> _Set problem_: Please reproduce every line that accompanies the entries below, keeping each word, letter and punctuation mark unchanged.

> _Information shown_:

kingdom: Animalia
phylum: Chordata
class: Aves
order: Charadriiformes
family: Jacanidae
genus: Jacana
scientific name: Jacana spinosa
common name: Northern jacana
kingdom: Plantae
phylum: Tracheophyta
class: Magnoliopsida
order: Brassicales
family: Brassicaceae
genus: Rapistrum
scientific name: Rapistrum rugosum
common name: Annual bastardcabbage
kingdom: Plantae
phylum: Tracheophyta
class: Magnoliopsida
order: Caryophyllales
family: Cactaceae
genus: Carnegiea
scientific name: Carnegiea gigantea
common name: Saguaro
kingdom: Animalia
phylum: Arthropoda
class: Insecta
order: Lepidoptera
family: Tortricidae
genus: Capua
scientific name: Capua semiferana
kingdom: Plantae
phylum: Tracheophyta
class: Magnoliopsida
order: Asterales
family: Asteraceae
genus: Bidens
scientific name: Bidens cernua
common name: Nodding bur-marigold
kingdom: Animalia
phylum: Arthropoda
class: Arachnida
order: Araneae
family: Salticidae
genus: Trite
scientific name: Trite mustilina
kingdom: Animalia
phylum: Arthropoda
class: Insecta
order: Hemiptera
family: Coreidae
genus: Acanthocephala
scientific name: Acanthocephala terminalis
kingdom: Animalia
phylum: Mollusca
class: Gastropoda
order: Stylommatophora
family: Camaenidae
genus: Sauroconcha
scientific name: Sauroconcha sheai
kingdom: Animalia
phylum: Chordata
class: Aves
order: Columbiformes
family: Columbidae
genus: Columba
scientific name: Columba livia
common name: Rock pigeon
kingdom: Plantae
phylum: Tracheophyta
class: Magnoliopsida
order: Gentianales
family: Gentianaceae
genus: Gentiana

> _Solution to this task_:
kingdom: Animalia
phylum: Chordata
class: Aves
order: Charadriiformes
family: Jacanidae
genus: Jacana
scientific name: Jacana spinosa
common name: Northern jacana
kingdom: Plantae
phylum: Tracheophyta
class: Magnoliopsida
order: Brassicales
family: Brassicaceae
genus: Rapistrum
scientific name: Rapistrum rugosum
common name: Annual bastardcabbage
kingdom: Plantae
phylum: Tracheophyta
class: Magnoliopsida
order: Caryophyllales
family: Cactaceae
genus: Carnegiea
scientific name: Carnegiea gigantea
common name: Saguaro
kingdom: Animalia
phylum: Arthropoda
class: Insecta
order: Lepidoptera
family: Tortricidae
genus: Capua
scientific name: Capua semiferana
kingdom: Plantae
phylum: Tracheophyta
class: Magnoliopsida
order: Asterales
family: Asteraceae
genus: Bidens
scientific name: Bidens cernua
common name: Nodding bur-marigold
kingdom: Animalia
phylum: Arthropoda
class: Arachnida
order: Araneae
family: Salticidae
genus: Trite
scientific name: Trite mustilina
kingdom: Animalia
phylum: Arthropoda
class: Insecta
order: Hemiptera
family: Coreidae
genus: Acanthocephala
scientific name: Acanthocephala terminalis
kingdom: Animalia
phylum: Mollusca
class: Gastropoda
order: Stylommatophora
family: Camaenidae
genus: Sauroconcha
scientific name: Sauroconcha sheai
kingdom: Animalia
phylum: Chordata
class: Aves
order: Columbiformes
family: Columbidae
genus: Columba
scientific name: Columba livia
common name: Rock pigeon
kingdom: Plantae
phylum: Tracheophyta
class: Magnoliopsida
order: Gentianales
family: Gentianaceae
genus: Gentiana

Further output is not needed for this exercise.